Alborz Turbine Power Plant Engineering and Support Co. was founded in 2009 as a service provider.

Power. MAPNA Power Plant Construction and Development Company (MD-1), MAPNA Combined Cycle Power Plant Construction and Development Co. (MD-2), and MAPNA Special Projects Construction and Development Company (MD-3) are involved in the construction of gas turbine power plants, combined cycle power plants (i.e. gas turbine plus HRSG), and power plant for petroleum industries. MAPNA Engineering Co. (MONENCO Iran) is a design and consultancy company for utility projects. MONENCO was created as a joint venture between the Montreal Engineering Company and the Iranian state before the 1979 revolution. The government's share was acquired by MAPNA in 1997, whilst Montreal Engineering's share passed to AGRA and then AMEC with that company's acquisition history. NASBNIROO undertakes construction of electrical transmission infrastructure, fuel storage tanks and other construction work.

Investment
Projects. The investment project division finances Build-Operate-Transfer (BOT), Build-Operate-Own (BOO), buyback and other investment schemes in the
group's general area of business.

Oil and Gas. The oil and gas division was created to extend
the group's activities into petroleum plant construction, related engineering
and consultancy and manufacturing. The subsidiary Neyrperse Co. is engaged in petroleum industry plant infrastructure (storage
tanks, piping) as well as other civil engineering construction projects including
bridges, dams, and road construction. Other subsidiaries include MAPNA Oil & Gas Development Co., MAPNA Drilling Co. and Tehran Energy Consultants.

Rail transportation. Mapna Locomotive Engineering and Manufacturing Company was established in 2006 to manufacture passenger locomotives procured under a technology licensing agreement with Siemens. MAPNA Railway Construction & Development Co. and MAPNA Railway Operation & Maintenance Co. are other subsidiaries of the holding in rail division. MAPNA also runs a joint venture with French Faiveley Transport (part of Wabtec since 2015), manufacturing break systems.

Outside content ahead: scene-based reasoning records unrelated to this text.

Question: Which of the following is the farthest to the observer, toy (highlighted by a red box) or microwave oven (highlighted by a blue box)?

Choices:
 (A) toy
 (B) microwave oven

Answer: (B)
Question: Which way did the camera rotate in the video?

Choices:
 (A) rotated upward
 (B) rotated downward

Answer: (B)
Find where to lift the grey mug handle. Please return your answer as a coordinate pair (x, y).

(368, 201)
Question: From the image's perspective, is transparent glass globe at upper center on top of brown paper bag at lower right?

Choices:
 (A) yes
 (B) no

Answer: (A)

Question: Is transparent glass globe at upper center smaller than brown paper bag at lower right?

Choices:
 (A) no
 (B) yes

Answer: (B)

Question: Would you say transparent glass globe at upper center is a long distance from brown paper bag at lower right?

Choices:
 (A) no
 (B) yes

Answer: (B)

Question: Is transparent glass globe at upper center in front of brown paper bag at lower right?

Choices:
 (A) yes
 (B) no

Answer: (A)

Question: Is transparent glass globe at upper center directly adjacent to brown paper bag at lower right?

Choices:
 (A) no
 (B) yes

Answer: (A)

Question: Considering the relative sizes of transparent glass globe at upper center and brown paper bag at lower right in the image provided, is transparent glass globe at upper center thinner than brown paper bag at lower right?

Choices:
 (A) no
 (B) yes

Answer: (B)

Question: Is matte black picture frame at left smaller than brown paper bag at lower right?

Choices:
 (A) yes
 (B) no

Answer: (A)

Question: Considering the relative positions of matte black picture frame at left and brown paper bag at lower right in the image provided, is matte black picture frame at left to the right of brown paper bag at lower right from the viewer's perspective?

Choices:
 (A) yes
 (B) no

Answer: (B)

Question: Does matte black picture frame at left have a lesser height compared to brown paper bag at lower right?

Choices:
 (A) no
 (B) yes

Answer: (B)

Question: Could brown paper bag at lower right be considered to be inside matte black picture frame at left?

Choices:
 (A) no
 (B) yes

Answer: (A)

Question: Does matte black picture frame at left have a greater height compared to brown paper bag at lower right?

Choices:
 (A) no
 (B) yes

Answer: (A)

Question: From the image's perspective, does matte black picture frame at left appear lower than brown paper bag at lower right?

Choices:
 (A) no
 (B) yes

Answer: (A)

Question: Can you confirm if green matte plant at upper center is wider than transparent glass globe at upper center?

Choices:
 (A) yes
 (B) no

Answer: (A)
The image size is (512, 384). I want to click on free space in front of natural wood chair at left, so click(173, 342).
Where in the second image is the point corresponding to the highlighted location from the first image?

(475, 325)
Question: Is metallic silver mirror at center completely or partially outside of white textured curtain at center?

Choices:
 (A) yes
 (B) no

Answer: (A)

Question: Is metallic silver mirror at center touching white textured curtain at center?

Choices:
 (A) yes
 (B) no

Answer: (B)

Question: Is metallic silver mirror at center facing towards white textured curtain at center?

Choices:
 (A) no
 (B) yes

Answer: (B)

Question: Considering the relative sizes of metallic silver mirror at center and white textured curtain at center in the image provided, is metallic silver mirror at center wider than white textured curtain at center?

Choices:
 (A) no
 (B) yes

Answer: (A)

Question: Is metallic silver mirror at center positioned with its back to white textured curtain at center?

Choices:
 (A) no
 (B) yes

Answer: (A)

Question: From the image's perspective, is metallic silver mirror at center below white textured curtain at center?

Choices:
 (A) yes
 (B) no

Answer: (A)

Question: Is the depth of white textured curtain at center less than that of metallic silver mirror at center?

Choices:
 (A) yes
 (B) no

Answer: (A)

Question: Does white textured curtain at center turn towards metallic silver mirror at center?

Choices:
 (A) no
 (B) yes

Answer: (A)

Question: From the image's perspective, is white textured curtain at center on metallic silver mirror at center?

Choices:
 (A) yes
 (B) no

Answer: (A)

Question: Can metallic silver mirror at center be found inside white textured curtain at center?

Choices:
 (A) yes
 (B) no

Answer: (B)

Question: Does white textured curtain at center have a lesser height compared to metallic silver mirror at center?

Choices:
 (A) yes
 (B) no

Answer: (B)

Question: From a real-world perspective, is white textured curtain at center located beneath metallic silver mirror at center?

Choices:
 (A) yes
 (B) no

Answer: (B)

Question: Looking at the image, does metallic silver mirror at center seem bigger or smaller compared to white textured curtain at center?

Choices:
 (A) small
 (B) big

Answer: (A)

Electric vehicles. MAPNA Electric Vehicle and Infrastructure Development Center was established in 2017 and is developing electric cars technologies as well as charging devices and charging stations. In 2020, MAPNA and the Oghab Afshan Group jointly established Parsan Electric Bus Manufacturing Company (SHETAB) in order to design and manufacture electric buses. The company unveiled Shetab Zima, the first Iranian 100% electric bus.